**Task to carry out:**
Return the lines below without alteration, from the line that contains "## How was it fixed?" through the line that contains "- Complete todos". Leave the pictures out of your answer.
-- Study material follows --
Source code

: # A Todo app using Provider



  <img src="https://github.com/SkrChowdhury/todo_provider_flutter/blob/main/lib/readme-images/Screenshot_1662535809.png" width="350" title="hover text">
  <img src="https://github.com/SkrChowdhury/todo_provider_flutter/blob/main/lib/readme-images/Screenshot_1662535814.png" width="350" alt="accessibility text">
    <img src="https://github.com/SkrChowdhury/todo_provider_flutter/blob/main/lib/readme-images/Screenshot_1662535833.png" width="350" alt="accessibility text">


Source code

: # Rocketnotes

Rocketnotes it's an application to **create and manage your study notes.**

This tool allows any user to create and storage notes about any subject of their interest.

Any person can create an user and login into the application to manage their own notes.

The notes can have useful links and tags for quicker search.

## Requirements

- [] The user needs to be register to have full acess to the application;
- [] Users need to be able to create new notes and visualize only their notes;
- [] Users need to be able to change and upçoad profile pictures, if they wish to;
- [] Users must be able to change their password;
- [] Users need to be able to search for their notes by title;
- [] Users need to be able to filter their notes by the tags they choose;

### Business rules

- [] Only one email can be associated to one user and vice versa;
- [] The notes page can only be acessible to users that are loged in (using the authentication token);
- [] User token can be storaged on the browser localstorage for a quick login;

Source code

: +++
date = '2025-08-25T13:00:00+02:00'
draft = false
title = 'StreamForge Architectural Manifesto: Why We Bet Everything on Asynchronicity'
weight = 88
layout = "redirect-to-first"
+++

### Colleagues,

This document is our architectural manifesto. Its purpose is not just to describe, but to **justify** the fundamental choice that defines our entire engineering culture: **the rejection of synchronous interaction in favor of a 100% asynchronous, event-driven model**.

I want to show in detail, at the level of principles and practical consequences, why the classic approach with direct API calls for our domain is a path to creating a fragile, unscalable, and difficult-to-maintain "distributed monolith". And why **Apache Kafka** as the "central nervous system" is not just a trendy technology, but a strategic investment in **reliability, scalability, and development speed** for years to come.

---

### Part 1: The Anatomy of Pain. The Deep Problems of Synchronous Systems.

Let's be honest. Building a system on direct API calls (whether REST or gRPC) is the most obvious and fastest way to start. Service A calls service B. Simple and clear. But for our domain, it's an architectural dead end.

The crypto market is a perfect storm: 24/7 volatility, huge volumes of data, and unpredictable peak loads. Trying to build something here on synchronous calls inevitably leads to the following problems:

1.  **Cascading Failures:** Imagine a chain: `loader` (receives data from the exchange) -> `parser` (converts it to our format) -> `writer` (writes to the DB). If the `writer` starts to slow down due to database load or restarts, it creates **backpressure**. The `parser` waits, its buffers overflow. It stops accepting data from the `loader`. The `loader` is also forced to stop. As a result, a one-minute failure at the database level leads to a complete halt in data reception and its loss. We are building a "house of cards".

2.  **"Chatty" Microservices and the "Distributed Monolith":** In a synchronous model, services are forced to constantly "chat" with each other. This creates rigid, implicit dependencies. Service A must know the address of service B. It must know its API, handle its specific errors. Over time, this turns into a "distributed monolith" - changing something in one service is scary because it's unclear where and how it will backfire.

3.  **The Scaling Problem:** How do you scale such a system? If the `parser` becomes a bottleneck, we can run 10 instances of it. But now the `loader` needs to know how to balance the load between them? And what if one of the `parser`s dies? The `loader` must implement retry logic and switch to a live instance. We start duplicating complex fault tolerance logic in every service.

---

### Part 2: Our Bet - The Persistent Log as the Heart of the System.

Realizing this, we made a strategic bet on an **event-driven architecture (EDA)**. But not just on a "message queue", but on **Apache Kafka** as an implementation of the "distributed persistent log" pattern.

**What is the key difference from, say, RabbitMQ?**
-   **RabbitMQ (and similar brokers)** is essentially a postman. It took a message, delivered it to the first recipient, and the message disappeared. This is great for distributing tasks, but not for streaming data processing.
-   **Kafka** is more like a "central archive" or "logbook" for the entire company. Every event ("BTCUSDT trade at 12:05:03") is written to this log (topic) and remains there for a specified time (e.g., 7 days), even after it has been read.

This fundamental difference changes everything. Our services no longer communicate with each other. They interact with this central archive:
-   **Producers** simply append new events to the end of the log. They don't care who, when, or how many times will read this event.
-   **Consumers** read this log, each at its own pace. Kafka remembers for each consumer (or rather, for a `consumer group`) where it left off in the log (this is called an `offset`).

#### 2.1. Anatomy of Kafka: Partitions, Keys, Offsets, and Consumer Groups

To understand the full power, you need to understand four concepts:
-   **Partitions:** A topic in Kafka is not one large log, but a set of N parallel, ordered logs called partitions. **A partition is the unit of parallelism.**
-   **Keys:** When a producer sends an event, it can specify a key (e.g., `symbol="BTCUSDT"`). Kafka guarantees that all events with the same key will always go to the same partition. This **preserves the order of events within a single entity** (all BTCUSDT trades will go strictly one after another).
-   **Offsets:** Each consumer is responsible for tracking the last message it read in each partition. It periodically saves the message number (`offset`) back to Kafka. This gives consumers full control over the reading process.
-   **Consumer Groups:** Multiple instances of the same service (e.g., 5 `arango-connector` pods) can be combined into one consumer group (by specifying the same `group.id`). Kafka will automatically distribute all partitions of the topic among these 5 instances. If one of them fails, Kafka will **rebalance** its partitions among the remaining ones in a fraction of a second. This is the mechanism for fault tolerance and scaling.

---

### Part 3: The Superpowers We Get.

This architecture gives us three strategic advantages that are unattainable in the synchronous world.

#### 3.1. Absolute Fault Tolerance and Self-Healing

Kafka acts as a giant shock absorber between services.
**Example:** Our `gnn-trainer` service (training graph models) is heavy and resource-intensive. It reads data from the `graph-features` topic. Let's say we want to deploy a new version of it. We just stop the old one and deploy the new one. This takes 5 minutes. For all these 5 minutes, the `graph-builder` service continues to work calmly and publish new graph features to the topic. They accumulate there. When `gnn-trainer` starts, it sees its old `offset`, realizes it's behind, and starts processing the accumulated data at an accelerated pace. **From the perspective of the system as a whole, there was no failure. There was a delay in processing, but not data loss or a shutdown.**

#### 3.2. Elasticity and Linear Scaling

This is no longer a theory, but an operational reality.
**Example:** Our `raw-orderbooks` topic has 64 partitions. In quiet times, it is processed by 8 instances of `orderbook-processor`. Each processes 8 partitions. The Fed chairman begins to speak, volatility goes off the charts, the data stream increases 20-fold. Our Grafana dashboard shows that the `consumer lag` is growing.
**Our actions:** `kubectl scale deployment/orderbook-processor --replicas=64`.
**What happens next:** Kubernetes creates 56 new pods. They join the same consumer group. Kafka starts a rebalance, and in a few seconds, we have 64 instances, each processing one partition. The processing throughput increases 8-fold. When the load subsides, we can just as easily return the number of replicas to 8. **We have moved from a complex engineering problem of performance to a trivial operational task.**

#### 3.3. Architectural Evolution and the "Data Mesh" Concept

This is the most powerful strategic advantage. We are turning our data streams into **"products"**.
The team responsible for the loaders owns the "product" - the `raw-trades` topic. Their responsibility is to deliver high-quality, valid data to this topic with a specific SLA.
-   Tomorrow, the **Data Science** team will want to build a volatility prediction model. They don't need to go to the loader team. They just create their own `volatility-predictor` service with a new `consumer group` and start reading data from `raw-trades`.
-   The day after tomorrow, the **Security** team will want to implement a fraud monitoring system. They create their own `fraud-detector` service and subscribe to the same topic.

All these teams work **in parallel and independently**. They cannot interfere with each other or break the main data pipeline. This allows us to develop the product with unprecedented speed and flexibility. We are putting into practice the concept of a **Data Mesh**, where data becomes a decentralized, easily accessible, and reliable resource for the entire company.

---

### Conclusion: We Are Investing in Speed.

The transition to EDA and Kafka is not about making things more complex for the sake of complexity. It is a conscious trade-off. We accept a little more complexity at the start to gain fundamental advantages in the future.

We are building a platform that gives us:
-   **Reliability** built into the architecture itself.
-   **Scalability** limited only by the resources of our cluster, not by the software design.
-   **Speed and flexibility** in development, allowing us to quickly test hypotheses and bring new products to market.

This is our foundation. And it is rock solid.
-- Study material concluded --
-- Study material follows --
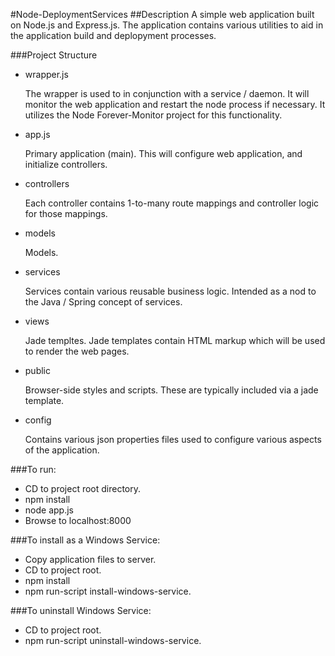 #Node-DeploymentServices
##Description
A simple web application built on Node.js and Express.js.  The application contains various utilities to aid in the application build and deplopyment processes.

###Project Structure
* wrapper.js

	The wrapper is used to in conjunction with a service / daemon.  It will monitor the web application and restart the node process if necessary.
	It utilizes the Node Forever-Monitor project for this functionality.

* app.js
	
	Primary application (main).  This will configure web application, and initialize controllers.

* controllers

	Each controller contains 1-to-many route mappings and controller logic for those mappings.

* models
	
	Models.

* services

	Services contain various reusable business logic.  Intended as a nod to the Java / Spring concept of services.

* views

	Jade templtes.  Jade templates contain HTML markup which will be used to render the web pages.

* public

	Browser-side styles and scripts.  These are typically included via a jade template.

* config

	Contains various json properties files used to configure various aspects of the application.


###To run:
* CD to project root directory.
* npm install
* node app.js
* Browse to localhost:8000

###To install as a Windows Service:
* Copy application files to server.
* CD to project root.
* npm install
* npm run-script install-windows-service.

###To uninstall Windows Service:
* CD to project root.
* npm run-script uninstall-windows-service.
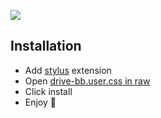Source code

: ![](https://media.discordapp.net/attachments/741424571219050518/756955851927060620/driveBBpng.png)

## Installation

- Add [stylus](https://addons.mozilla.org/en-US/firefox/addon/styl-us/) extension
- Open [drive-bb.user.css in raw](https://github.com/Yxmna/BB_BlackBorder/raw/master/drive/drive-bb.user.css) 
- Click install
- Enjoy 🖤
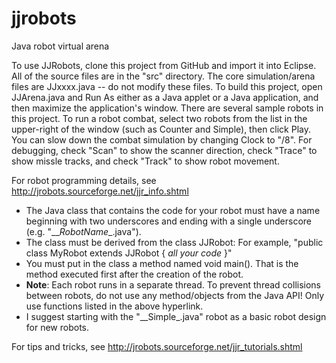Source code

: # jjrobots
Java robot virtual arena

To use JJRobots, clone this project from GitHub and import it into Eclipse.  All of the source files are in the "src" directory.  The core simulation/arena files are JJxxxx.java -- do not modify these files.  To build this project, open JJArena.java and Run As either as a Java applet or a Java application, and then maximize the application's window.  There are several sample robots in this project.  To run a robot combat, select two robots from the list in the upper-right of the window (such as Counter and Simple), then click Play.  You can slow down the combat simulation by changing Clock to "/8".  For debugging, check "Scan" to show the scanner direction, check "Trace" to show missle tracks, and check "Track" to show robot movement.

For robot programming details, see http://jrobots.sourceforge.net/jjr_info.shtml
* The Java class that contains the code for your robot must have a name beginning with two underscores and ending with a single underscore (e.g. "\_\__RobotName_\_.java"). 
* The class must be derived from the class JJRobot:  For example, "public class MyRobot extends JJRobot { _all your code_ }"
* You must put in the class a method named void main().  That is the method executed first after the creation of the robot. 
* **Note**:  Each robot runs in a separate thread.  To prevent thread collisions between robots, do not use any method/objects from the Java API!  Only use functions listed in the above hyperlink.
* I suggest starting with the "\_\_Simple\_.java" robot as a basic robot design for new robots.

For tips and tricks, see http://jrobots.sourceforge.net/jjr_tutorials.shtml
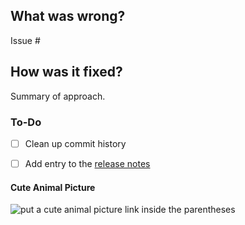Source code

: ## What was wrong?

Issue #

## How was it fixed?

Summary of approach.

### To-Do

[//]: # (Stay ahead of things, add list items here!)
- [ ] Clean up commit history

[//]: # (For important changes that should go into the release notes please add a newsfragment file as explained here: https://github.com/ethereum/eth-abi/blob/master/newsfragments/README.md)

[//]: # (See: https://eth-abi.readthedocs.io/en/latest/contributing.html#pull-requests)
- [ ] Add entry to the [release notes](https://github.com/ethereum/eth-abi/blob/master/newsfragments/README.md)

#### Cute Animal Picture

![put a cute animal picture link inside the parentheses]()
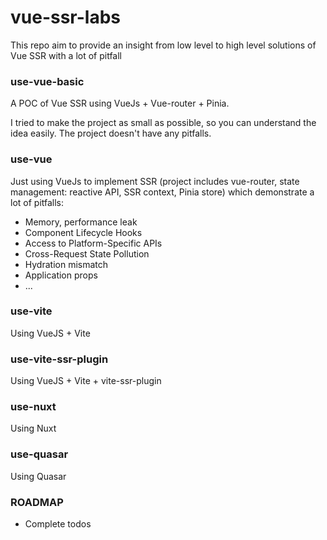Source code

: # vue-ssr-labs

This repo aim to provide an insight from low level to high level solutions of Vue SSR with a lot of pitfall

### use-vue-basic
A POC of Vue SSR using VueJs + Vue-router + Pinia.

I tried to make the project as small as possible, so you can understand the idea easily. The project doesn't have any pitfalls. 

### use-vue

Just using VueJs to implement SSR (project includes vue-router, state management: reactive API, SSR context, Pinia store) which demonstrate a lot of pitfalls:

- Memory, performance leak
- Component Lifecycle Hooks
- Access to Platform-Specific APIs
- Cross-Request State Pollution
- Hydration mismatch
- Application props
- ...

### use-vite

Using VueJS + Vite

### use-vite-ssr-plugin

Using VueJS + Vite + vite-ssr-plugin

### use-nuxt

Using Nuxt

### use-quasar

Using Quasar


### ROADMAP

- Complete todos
-- Study material concluded --
**Your response:**
## How was it fixed?

Summary of approach.

### To-Do

[//]: # (Stay ahead of things, add list items here!)
- [ ] Clean up commit history

[//]: # (For important changes that should go into the release notes please add a newsfragment file as explained here: https://github.com/ethereum/eth-abi/blob/master/newsfragments/README.md)

[//]: # (See: https://eth-abi.readthedocs.io/en/latest/contributing.html#pull-requests)
- [ ] Add entry to the [release notes](https://github.com/ethereum/eth-abi/blob/master/newsfragments/README.md)

#### Cute Animal Picture

![put a cute animal picture link inside the parentheses]()
Source code

: # vue-ssr-labs

This repo aim to provide an insight from low level to high level solutions of Vue SSR with a lot of pitfall

### use-vue-basic
A POC of Vue SSR using VueJs + Vue-router + Pinia.

I tried to make the project as small as possible, so you can understand the idea easily. The project doesn't have any pitfalls. 

### use-vue

Just using VueJs to implement SSR (project includes vue-router, state management: reactive API, SSR context, Pinia store) which demonstrate a lot of pitfalls:

- Memory, performance leak
- Component Lifecycle Hooks
- Access to Platform-Specific APIs
- Cross-Request State Pollution
- Hydration mismatch
- Application props
- ...

### use-vite

Using VueJS + Vite

### use-vite-ssr-plugin

Using VueJS + Vite + vite-ssr-plugin

### use-nuxt

Using Nuxt

### use-quasar

Using Quasar


### ROADMAP

- Complete todos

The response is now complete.